What on Earth does President Trump want?
WASHINGTON -- As the federal government hurtled toward a shutdown this last week, lawmakers played a now-familiar parlor game: What on Earth does President Trump want?
On Wednesday, the White House issued an official statement saying it supported a 30-day spending bill to avert a shutdown that included a six-year extension of the popular Children's Health Insurance Program, or CHIP.
But Thursday dawned to see Trump declaring the opposite. "CHIP should be part of a long term solution, not a 30 Day, or short term, extension!" he exclaimed on Twitter.
There was so much head-scratching at the Capitol, they had to bring in a Zamboni to clear all the dandruff.
As The Washington Post reported, Sen. John Thune (S.D.), the chamber's No. 3 Republican, said he was "at a loss."

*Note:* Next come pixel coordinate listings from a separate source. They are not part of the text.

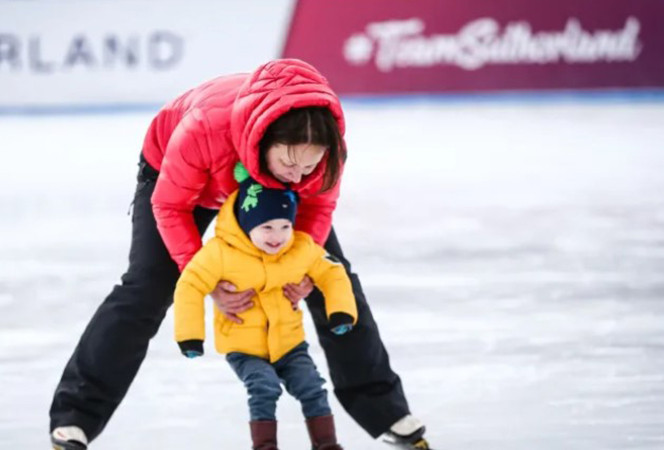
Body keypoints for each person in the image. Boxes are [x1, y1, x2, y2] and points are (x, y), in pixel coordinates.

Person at [49, 58, 431, 450]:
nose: (298, 177)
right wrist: (206, 278)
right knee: (148, 286)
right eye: (288, 162)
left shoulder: (323, 155)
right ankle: (74, 417)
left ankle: (385, 410)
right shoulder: (203, 129)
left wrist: (302, 271)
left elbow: (317, 207)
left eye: (309, 166)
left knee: (333, 279)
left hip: (264, 190)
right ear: (265, 142)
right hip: (183, 181)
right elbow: (169, 205)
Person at [174, 166, 358, 450]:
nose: (278, 236)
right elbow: (190, 284)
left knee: (312, 388)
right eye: (267, 227)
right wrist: (190, 336)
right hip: (244, 348)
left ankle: (327, 444)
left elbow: (332, 272)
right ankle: (265, 445)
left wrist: (341, 311)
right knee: (264, 387)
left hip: (290, 344)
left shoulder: (299, 247)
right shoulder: (220, 253)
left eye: (285, 226)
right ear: (248, 224)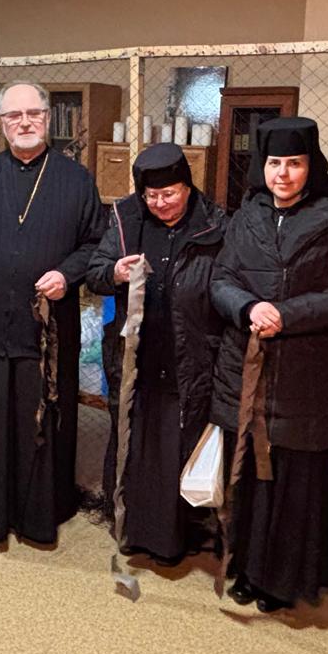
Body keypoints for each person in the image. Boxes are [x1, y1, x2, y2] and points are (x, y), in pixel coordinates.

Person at [208, 118, 328, 612]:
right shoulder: (246, 216)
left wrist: (288, 314)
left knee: (295, 478)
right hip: (247, 363)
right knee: (250, 474)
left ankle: (284, 580)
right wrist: (247, 307)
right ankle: (247, 568)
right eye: (275, 163)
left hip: (304, 369)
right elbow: (221, 278)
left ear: (310, 166)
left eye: (294, 163)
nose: (283, 174)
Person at [0, 81, 104, 546]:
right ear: (2, 123)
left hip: (46, 329)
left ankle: (37, 515)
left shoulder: (76, 180)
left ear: (47, 119)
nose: (24, 122)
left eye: (33, 114)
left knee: (39, 422)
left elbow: (96, 244)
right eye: (13, 116)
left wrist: (67, 274)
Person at [87, 142, 227, 565]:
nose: (161, 203)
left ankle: (180, 537)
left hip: (190, 353)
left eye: (170, 194)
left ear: (187, 186)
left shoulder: (215, 223)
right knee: (135, 441)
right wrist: (115, 272)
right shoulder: (125, 218)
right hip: (137, 357)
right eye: (152, 196)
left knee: (179, 443)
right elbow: (95, 272)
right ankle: (130, 528)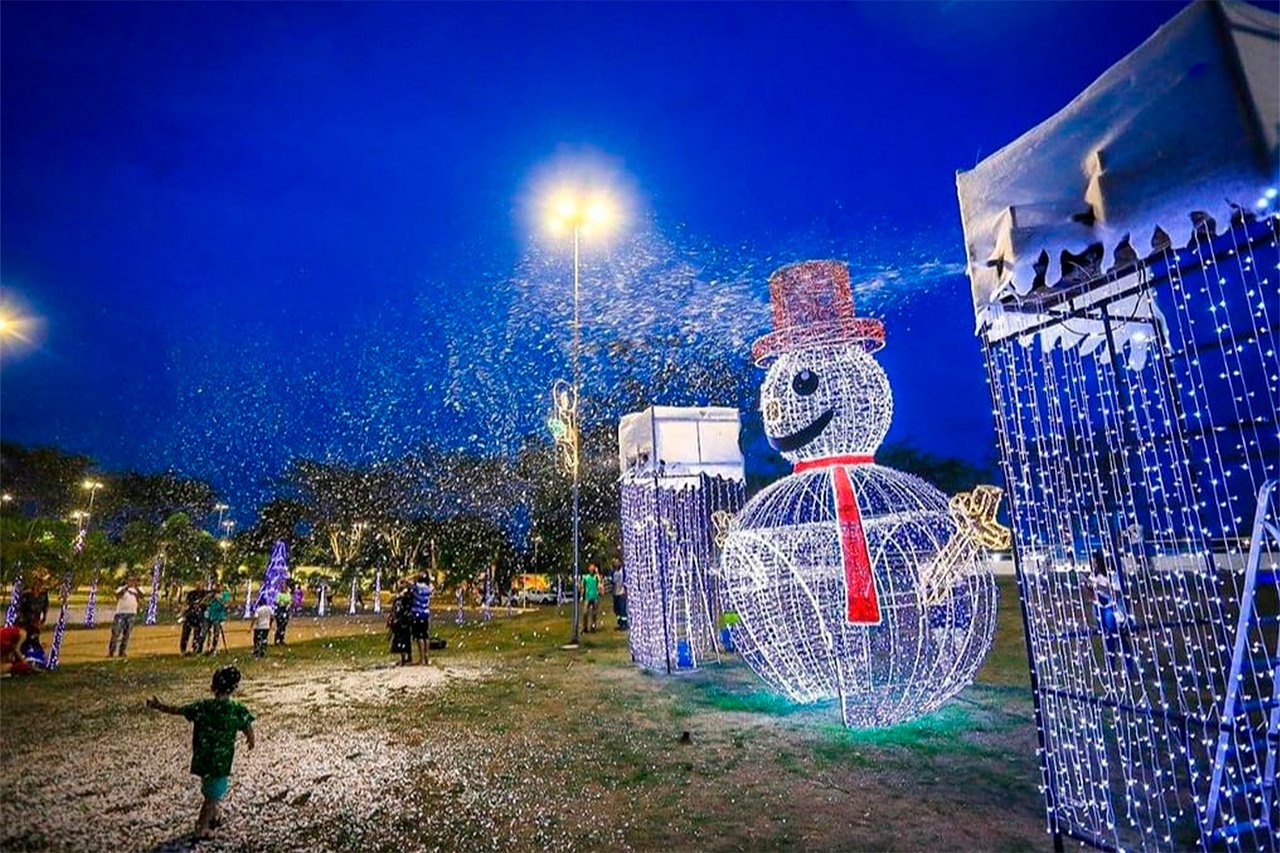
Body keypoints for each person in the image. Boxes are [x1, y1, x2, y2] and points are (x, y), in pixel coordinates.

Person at [146, 666, 255, 840]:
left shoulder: (203, 707)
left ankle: (214, 815)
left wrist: (160, 706)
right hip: (220, 762)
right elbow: (247, 726)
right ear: (234, 688)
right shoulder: (236, 709)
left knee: (211, 790)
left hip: (203, 758)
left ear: (213, 687)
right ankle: (202, 828)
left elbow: (179, 710)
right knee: (212, 796)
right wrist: (250, 740)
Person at [108, 576, 144, 657]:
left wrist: (136, 588)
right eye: (129, 580)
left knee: (127, 634)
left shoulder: (138, 589)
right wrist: (126, 588)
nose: (131, 582)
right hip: (120, 613)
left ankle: (122, 651)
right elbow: (118, 595)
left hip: (131, 614)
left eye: (133, 580)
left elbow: (142, 596)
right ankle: (111, 651)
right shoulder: (122, 588)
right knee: (116, 633)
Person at [410, 572, 433, 665]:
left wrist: (413, 576)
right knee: (425, 635)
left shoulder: (416, 586)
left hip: (417, 613)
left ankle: (422, 658)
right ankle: (427, 657)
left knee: (419, 636)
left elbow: (405, 581)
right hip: (425, 613)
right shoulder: (428, 588)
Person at [388, 583, 413, 666]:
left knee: (402, 640)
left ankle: (404, 659)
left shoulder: (400, 600)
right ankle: (408, 657)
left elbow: (395, 611)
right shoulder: (407, 599)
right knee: (406, 640)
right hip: (405, 621)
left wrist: (393, 620)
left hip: (401, 622)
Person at [181, 586, 210, 655]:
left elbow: (207, 604)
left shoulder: (205, 594)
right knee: (186, 633)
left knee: (197, 633)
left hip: (199, 617)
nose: (199, 585)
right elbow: (186, 604)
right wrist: (184, 611)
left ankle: (196, 649)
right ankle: (183, 650)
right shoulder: (191, 594)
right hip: (190, 615)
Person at [204, 586, 230, 655]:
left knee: (216, 633)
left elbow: (226, 604)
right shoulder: (211, 595)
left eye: (219, 586)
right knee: (208, 632)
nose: (217, 588)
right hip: (210, 615)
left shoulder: (225, 594)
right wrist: (208, 598)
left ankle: (214, 648)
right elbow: (205, 602)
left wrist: (218, 598)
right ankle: (207, 648)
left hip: (219, 617)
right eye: (216, 586)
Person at [582, 564, 601, 634]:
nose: (592, 570)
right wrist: (581, 595)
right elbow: (583, 586)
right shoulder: (586, 577)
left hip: (595, 596)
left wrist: (597, 572)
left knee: (594, 613)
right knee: (585, 612)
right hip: (587, 597)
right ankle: (585, 627)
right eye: (591, 569)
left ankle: (593, 627)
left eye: (593, 569)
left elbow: (600, 581)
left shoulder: (596, 577)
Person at [611, 564, 628, 630]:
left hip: (622, 592)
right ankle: (620, 623)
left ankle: (624, 624)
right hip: (615, 593)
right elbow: (612, 581)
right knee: (616, 609)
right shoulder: (613, 572)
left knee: (622, 608)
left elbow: (626, 580)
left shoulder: (623, 571)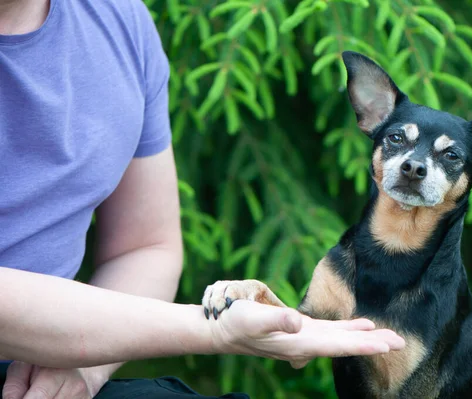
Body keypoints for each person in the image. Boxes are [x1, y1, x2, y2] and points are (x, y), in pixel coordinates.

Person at [0, 1, 405, 398]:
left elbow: (145, 247)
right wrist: (213, 328)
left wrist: (85, 366)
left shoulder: (118, 19)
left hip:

And Sen. Lindsey O. Graham (R-S.C.) gave voice to the grievance of many: "We don't have a reliable partner at the White House to negotiate with."
Perhaps that's because the president is always negotiating with himself.
Exactly a week earlier, Trump had thrown the Capitol into similar chaos when he tweeted out criticism of a surveillance bill his administration supported. Later the same day, he rejected, in colorful fashion, a bipartisan immigration compromise he had said just two days earlier he would embrace. And this last week, on the same day lawmakers puzzled over the president's actual position on the spending bill (the White House eventually returned to its original stance), Trump was contradicting his own chief of staff, John F. Kelly, who said Trump had "changed his attitude" and "evolved" on the nature of a border wall.
Trump replied that the wall "has never changed or evolved."
The New Testament warns: "For if the trumpet give an uncertain sound, who shall prepare himself to the battle?" Trump isn't playing an uncertain trumpet so much as he is randomly switching between a vuvuzela and a slide whistle.